We also have drug response data from these 100 samples and I would like to correlate gene expression with drug response.  Moreover, I want to use WGCNA and other network analysis approaches where I need already batch corrected expression values. I would like to know that can I use these batch corrected values in downstream analyses e.g. correalation (drug response and gene expresion) or these values are only useful for the visualization purposes e.g. heatmaps, PCA clustering.

Thank you!

Best regards,

Ashwini

limma removebatcheffect() • 743 views
modified 21 months ago by Aaron Lun23k • written 21 months ago by ashwini.kumar10
Answer: Use of batch corrected (removeBatchEffect) read counts for further downstream an
0
21 months ago by
Aaron Lun23k
Cambridge, United Kingdom
Aaron Lun23k wrote:

To answer your immediate question: we generally recommend using the first approach. A large prior.count avoids getting very large negative values from zero counts, which could be misleading during visualization.

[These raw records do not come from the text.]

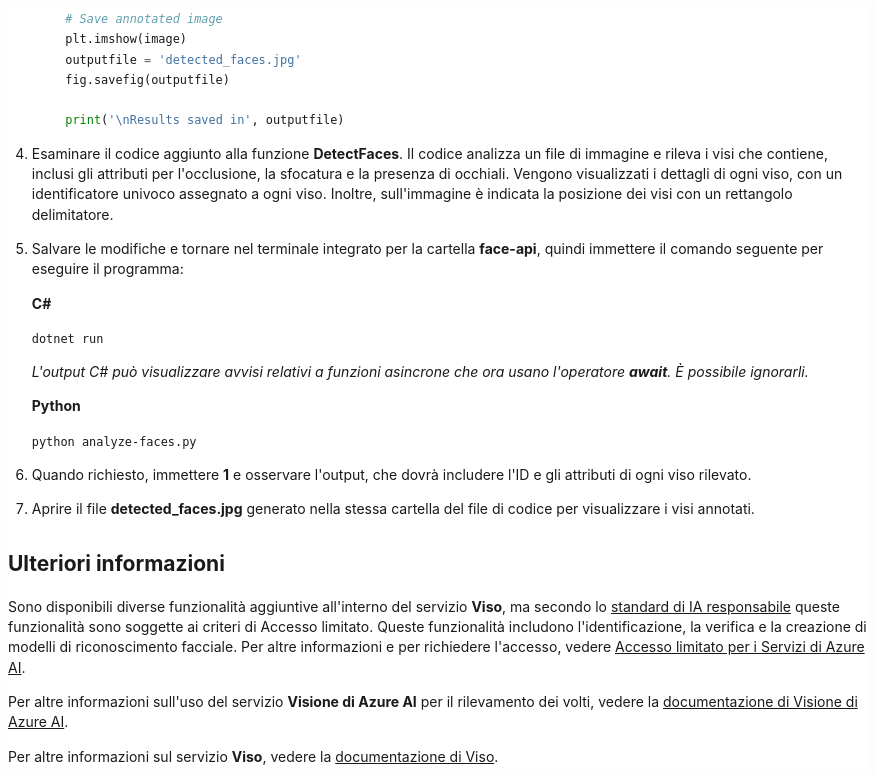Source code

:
 ```Python
        # Save annotated image
        plt.imshow(image)
        outputfile = 'detected_faces.jpg'
        fig.savefig(outputfile)

        print('\nResults saved in', outputfile)
```

4. Esaminare il codice aggiunto alla funzione **DetectFaces**. Il codice analizza un file di immagine e rileva i visi che contiene, inclusi gli attributi per l'occlusione, la sfocatura e la presenza di occhiali. Vengono visualizzati i dettagli di ogni viso, con un identificatore univoco assegnato a ogni viso. Inoltre, sull'immagine è indicata la posizione dei visi con un rettangolo delimitatore.
5. Salvare le modifiche e tornare nel terminale integrato per la cartella **face-api**, quindi immettere il comando seguente per eseguire il programma:

    **C#**

    ```
    dotnet run
    ```

    *L'output C# può visualizzare avvisi relativi a funzioni asincrone che ora usano l'operatore **await**. È possibile ignorarli.*

    **Python**

    ```
    python analyze-faces.py
    ```

6. Quando richiesto, immettere **1** e osservare l'output, che dovrà includere l'ID e gli attributi di ogni viso rilevato.
7. Aprire il file **detected_faces.jpg** generato nella stessa cartella del file di codice per visualizzare i visi annotati.

## Ulteriori informazioni

Sono disponibili diverse funzionalità aggiuntive all'interno del servizio **Viso**, ma secondo lo [standard di IA responsabile](https://aka.ms/aah91ff) queste funzionalità sono soggette ai criteri di Accesso limitato. Queste funzionalità includono l'identificazione, la verifica e la creazione di modelli di riconoscimento facciale. Per altre informazioni e per richiedere l'accesso, vedere [Accesso limitato per i Servizi di Azure AI](https://docs.microsoft.com/en-us/azure/cognitive-services/cognitive-services-limited-access).

Per altre informazioni sull'uso del servizio **Visione di Azure AI** per il rilevamento dei volti, vedere la [documentazione di Visione di Azure AI](https://docs.microsoft.com/azure/cognitive-services/computer-vision/concept-detecting-faces).

Per altre informazioni sul servizio **Viso**, vedere la [documentazione di Viso](https://docs.microsoft.com/azure/cognitive-services/face/).
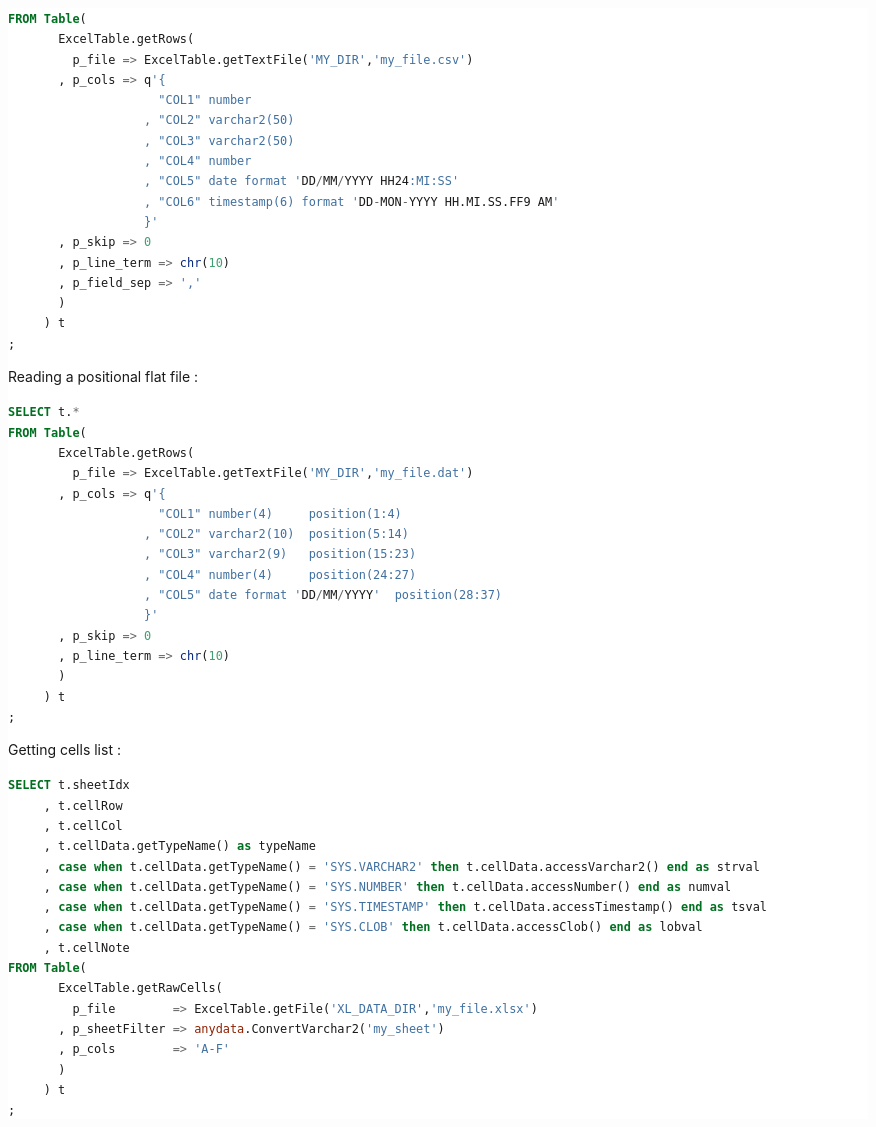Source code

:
 ```sql
FROM Table(
       ExcelTable.getRows(
         p_file => ExcelTable.getTextFile('MY_DIR','my_file.csv')
       , p_cols => q'{
                     "COL1" number
                   , "COL2" varchar2(50)
                   , "COL3" varchar2(50)
                   , "COL4" number
                   , "COL5" date format 'DD/MM/YYYY HH24:MI:SS'
                   , "COL6" timestamp(6) format 'DD-MON-YYYY HH.MI.SS.FF9 AM'
                   }'
       , p_skip => 0
       , p_line_term => chr(10)
       , p_field_sep => ','
       )
     ) t
;
```
Reading a positional flat file : 
```sql
SELECT t.* 
FROM Table(
       ExcelTable.getRows(
         p_file => ExcelTable.getTextFile('MY_DIR','my_file.dat')
       , p_cols => q'{
                     "COL1" number(4)     position(1:4)
                   , "COL2" varchar2(10)  position(5:14)
                   , "COL3" varchar2(9)   position(15:23)
                   , "COL4" number(4)     position(24:27)
                   , "COL5" date format 'DD/MM/YYYY'  position(28:37)
                   }'
       , p_skip => 0
       , p_line_term => chr(10)
       )
     ) t
;
```
Getting cells list : 
```sql
SELECT t.sheetIdx
     , t.cellRow
     , t.cellCol
     , t.cellData.getTypeName() as typeName
     , case when t.cellData.getTypeName() = 'SYS.VARCHAR2' then t.cellData.accessVarchar2() end as strval
     , case when t.cellData.getTypeName() = 'SYS.NUMBER' then t.cellData.accessNumber() end as numval
     , case when t.cellData.getTypeName() = 'SYS.TIMESTAMP' then t.cellData.accessTimestamp() end as tsval
     , case when t.cellData.getTypeName() = 'SYS.CLOB' then t.cellData.accessClob() end as lobval
     , t.cellNote
FROM Table(
       ExcelTable.getRawCells(
         p_file        => ExcelTable.getFile('XL_DATA_DIR','my_file.xlsx')
       , p_sheetFilter => anydata.ConvertVarchar2('my_sheet')
       , p_cols        => 'A-F'
       )
     ) t
;
```
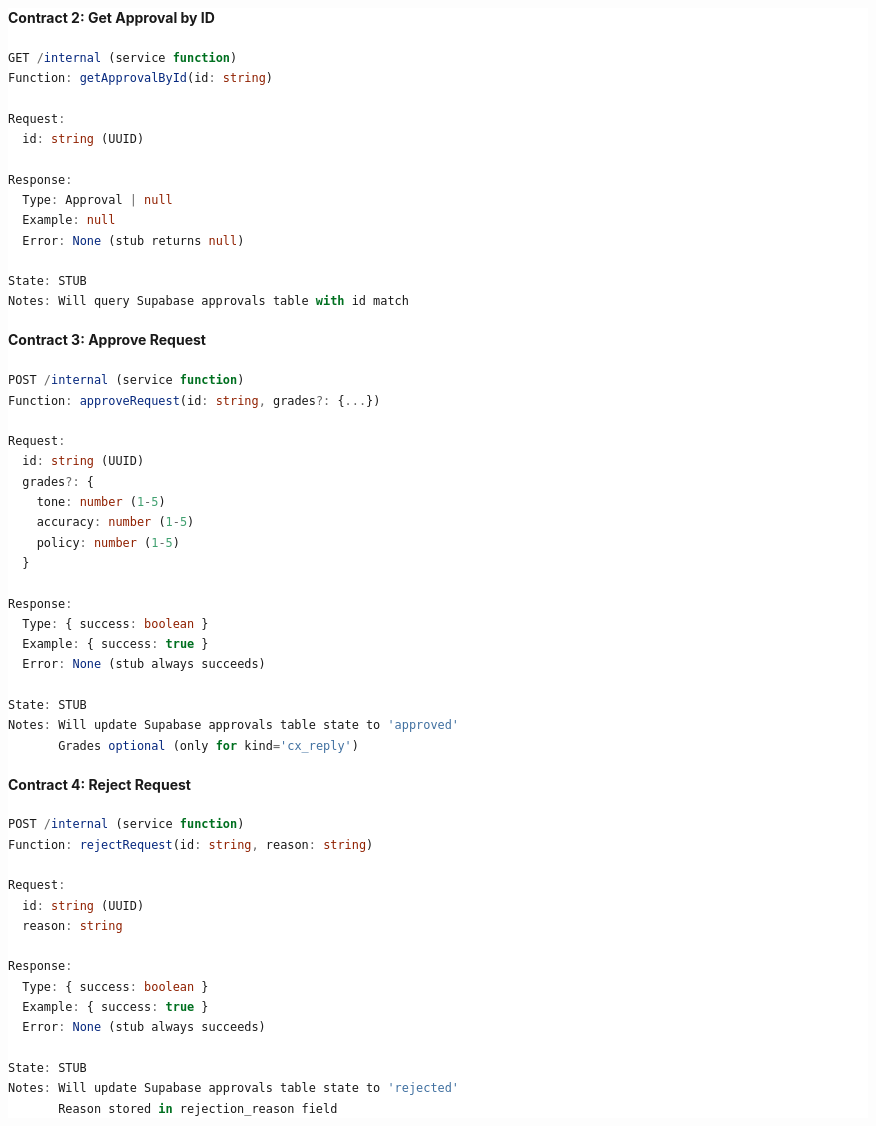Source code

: #### Contract 2: Get Approval by ID

```typescript
GET /internal (service function)
Function: getApprovalById(id: string)

Request:
  id: string (UUID)

Response:
  Type: Approval | null
  Example: null
  Error: None (stub returns null)

State: STUB
Notes: Will query Supabase approvals table with id match
```

#### Contract 3: Approve Request

```typescript
POST /internal (service function)
Function: approveRequest(id: string, grades?: {...})

Request:
  id: string (UUID)
  grades?: {
    tone: number (1-5)
    accuracy: number (1-5)
    policy: number (1-5)
  }

Response:
  Type: { success: boolean }
  Example: { success: true }
  Error: None (stub always succeeds)

State: STUB
Notes: Will update Supabase approvals table state to 'approved'
       Grades optional (only for kind='cx_reply')
```

#### Contract 4: Reject Request

```typescript
POST /internal (service function)
Function: rejectRequest(id: string, reason: string)

Request:
  id: string (UUID)
  reason: string

Response:
  Type: { success: boolean }
  Example: { success: true }
  Error: None (stub always succeeds)

State: STUB
Notes: Will update Supabase approvals table state to 'rejected'
       Reason stored in rejection_reason field
```
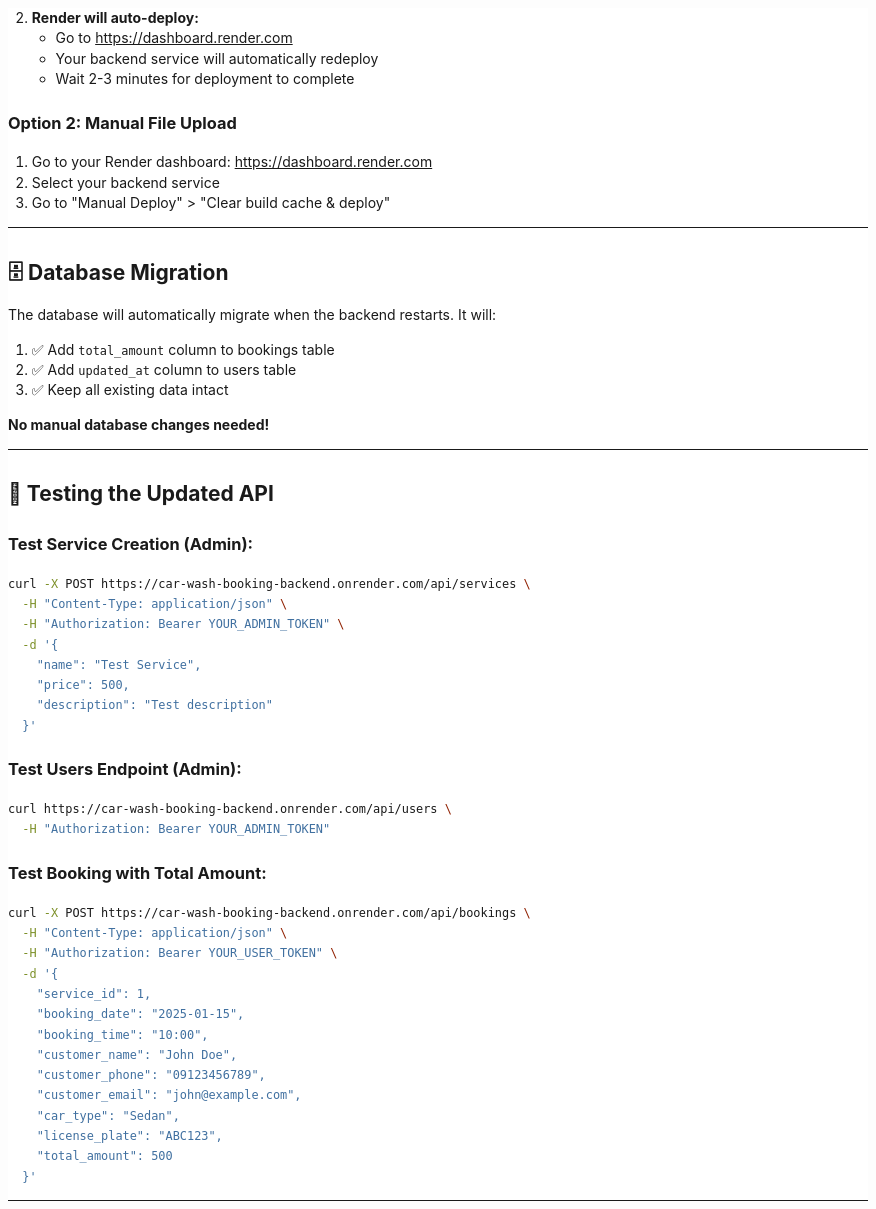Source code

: 2. **Render will auto-deploy:**
   - Go to https://dashboard.render.com
   - Your backend service will automatically redeploy
   - Wait 2-3 minutes for deployment to complete

### Option 2: Manual File Upload

1. Go to your Render dashboard: https://dashboard.render.com
2. Select your backend service
3. Go to "Manual Deploy" > "Clear build cache & deploy"

---

## 🗄️ Database Migration

The database will automatically migrate when the backend restarts. It will:

1. ✅ Add `total_amount` column to bookings table
2. ✅ Add `updated_at` column to users table
3. ✅ Keep all existing data intact

**No manual database changes needed!**

---

## 🧪 Testing the Updated API

### Test Service Creation (Admin):
```bash
curl -X POST https://car-wash-booking-backend.onrender.com/api/services \
  -H "Content-Type: application/json" \
  -H "Authorization: Bearer YOUR_ADMIN_TOKEN" \
  -d '{
    "name": "Test Service",
    "price": 500,
    "description": "Test description"
  }'
```

### Test Users Endpoint (Admin):
```bash
curl https://car-wash-booking-backend.onrender.com/api/users \
  -H "Authorization: Bearer YOUR_ADMIN_TOKEN"
```

### Test Booking with Total Amount:
```bash
curl -X POST https://car-wash-booking-backend.onrender.com/api/bookings \
  -H "Content-Type: application/json" \
  -H "Authorization: Bearer YOUR_USER_TOKEN" \
  -d '{
    "service_id": 1,
    "booking_date": "2025-01-15",
    "booking_time": "10:00",
    "customer_name": "John Doe",
    "customer_phone": "09123456789",
    "customer_email": "john@example.com",
    "car_type": "Sedan",
    "license_plate": "ABC123",
    "total_amount": 500
  }'
```

---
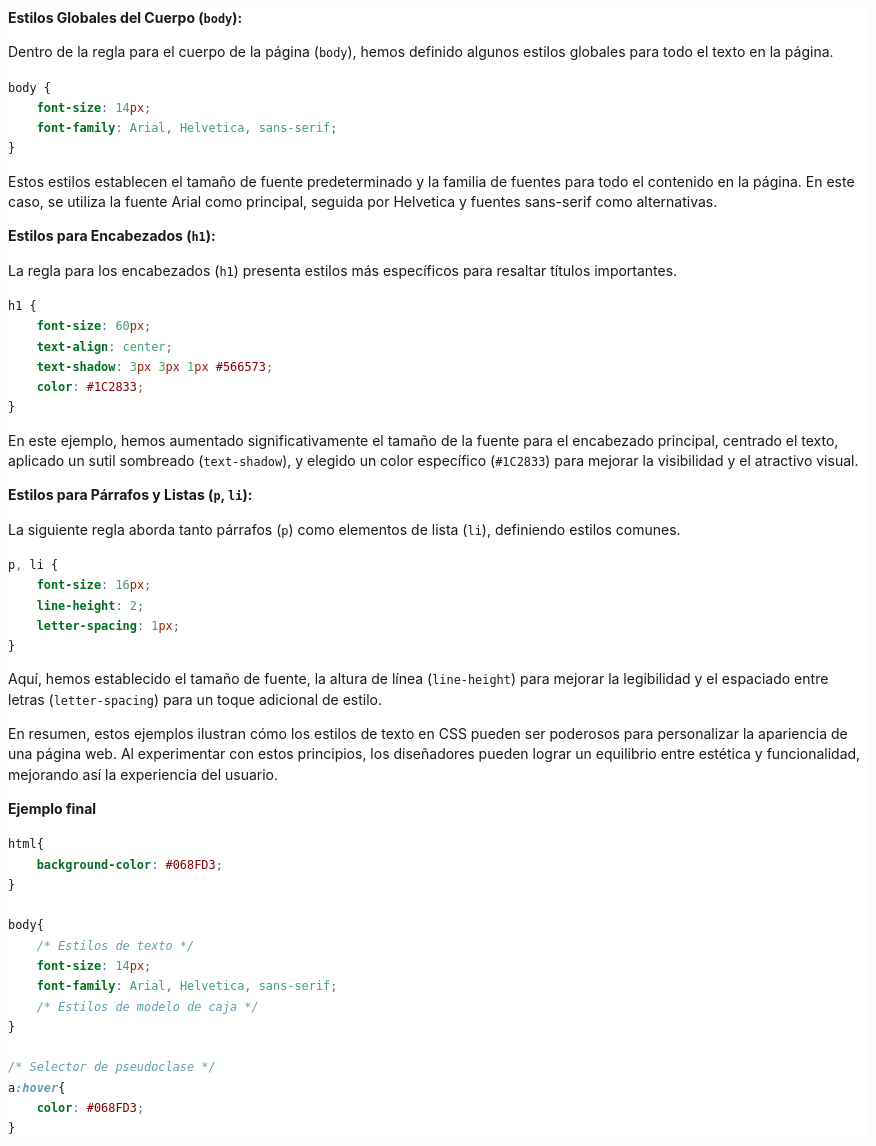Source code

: **Estilos Globales del Cuerpo (`body`):**

Dentro de la regla para el cuerpo de la página (`body`), hemos definido algunos estilos globales para todo el texto en la página. 

```css
body {
    font-size: 14px;
    font-family: Arial, Helvetica, sans-serif;
}
```

Estos estilos establecen el tamaño de fuente predeterminado y la familia de fuentes para todo el contenido en la página. En este caso, se utiliza la fuente Arial como principal, seguida por Helvetica y fuentes sans-serif como alternativas.

**Estilos para Encabezados (`h1`):**

La regla para los encabezados (`h1`) presenta estilos más específicos para resaltar títulos importantes.

```css
h1 {
    font-size: 60px;
    text-align: center;
    text-shadow: 3px 3px 1px #566573;
    color: #1C2833;
}
```

En este ejemplo, hemos aumentado significativamente el tamaño de la fuente para el encabezado principal, centrado el texto, aplicado un sutil sombreado (`text-shadow`), y elegido un color específico (`#1C2833`) para mejorar la visibilidad y el atractivo visual.

**Estilos para Párrafos y Listas (`p`, `li`):**

La siguiente regla aborda tanto párrafos (`p`) como elementos de lista (`li`), definiendo estilos comunes.

```css
p, li {
    font-size: 16px;
    line-height: 2;
    letter-spacing: 1px;
}
```

Aquí, hemos establecido el tamaño de fuente, la altura de línea (`line-height`) para mejorar la legibilidad y el espaciado entre letras (`letter-spacing`) para un toque adicional de estilo.

En resumen, estos ejemplos ilustran cómo los estilos de texto en CSS pueden ser poderosos para personalizar la apariencia de una página web. Al experimentar con estos principios, los diseñadores pueden lograr un equilibrio entre estética y funcionalidad, mejorando así la experiencia del usuario.

**Ejemplo final**
```css
html{
    background-color: #068FD3;
}

body{
    /* Estilos de texto */
    font-size: 14px;
    font-family: Arial, Helvetica, sans-serif;
    /* Estilos de modelo de caja */
}

/* Selector de pseudoclase */
a:hover{
    color: #068FD3;
}
```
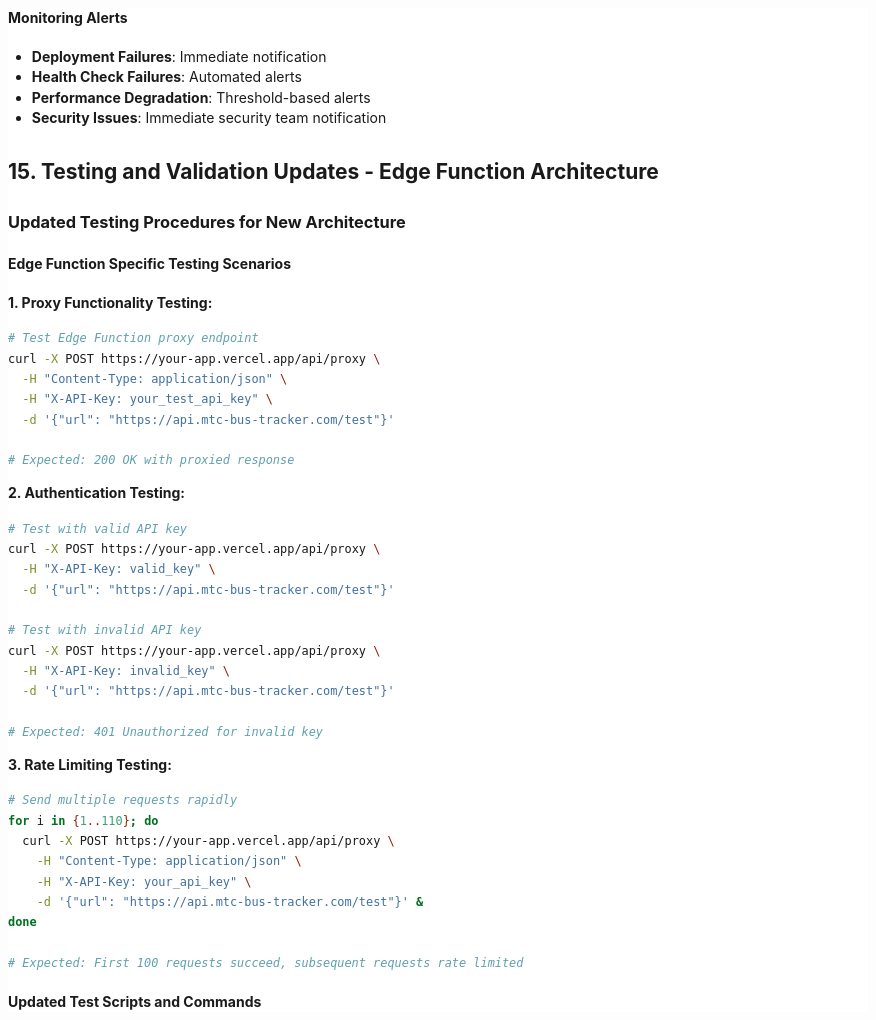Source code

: #### Monitoring Alerts
- **Deployment Failures**: Immediate notification
- **Health Check Failures**: Automated alerts
- **Performance Degradation**: Threshold-based alerts
- **Security Issues**: Immediate security team notification

## 15. Testing and Validation Updates - Edge Function Architecture

### Updated Testing Procedures for New Architecture

#### Edge Function Specific Testing Scenarios

**1. Proxy Functionality Testing:**
```bash
# Test Edge Function proxy endpoint
curl -X POST https://your-app.vercel.app/api/proxy \
  -H "Content-Type: application/json" \
  -H "X-API-Key: your_test_api_key" \
  -d '{"url": "https://api.mtc-bus-tracker.com/test"}'

# Expected: 200 OK with proxied response
```

**2. Authentication Testing:**
```bash
# Test with valid API key
curl -X POST https://your-app.vercel.app/api/proxy \
  -H "X-API-Key: valid_key" \
  -d '{"url": "https://api.mtc-bus-tracker.com/test"}'

# Test with invalid API key
curl -X POST https://your-app.vercel.app/api/proxy \
  -H "X-API-Key: invalid_key" \
  -d '{"url": "https://api.mtc-bus-tracker.com/test"}'

# Expected: 401 Unauthorized for invalid key
```

**3. Rate Limiting Testing:**
```bash
# Send multiple requests rapidly
for i in {1..110}; do
  curl -X POST https://your-app.vercel.app/api/proxy \
    -H "Content-Type: application/json" \
    -H "X-API-Key: your_api_key" \
    -d '{"url": "https://api.mtc-bus-tracker.com/test"}' &
done

# Expected: First 100 requests succeed, subsequent requests rate limited
```

#### Updated Test Scripts and Commands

However, batch-corrected expression values should only be used when you have no other choice, i.e., in procedures that do not accept design matrices. This includes visualization with heatmaps, dimensionality reduction and various forms of clustering; it may include network analyses, though you'll have to look at those methods specifically. If you are looking for changes in expression with respect to drug response, you can do that as part of a standard DE analysis with blocking on batch - there is no need to use batch-corrected values.

More generally, though, I would question the wisdom of forcing two data sets into a single analysis. Differences in the technology will likely result in differences in the mean-variance relationship, normalization, etc., which will not be properly handled if all samples are lumped together. I would suggest doing some type of meta-analysis instead, e.g., A: Merge different datasets regarding a common number of DE genes in R.

Thank you, Aaron

Hi Aaron,

Do you think this approach is right for making a clustering heatmap?

library(edgeR)
dge <- DGEList(counts=count)
dge <- calcNormFactors(dge, method = “TMM”)
logCPM <- cpm(dge,log=TRUE,prior.count=5)
logCPM_bc <- removeBatchEffect(logCPM,batch=batch)

# Scale data to Z-scores
logCPM_z <- t(scale(t(logCPM_bc)))


And then using this logCPM_z for clustering heatmap. Is this right?

Don't resurrect old threads, the original question is 2 years old.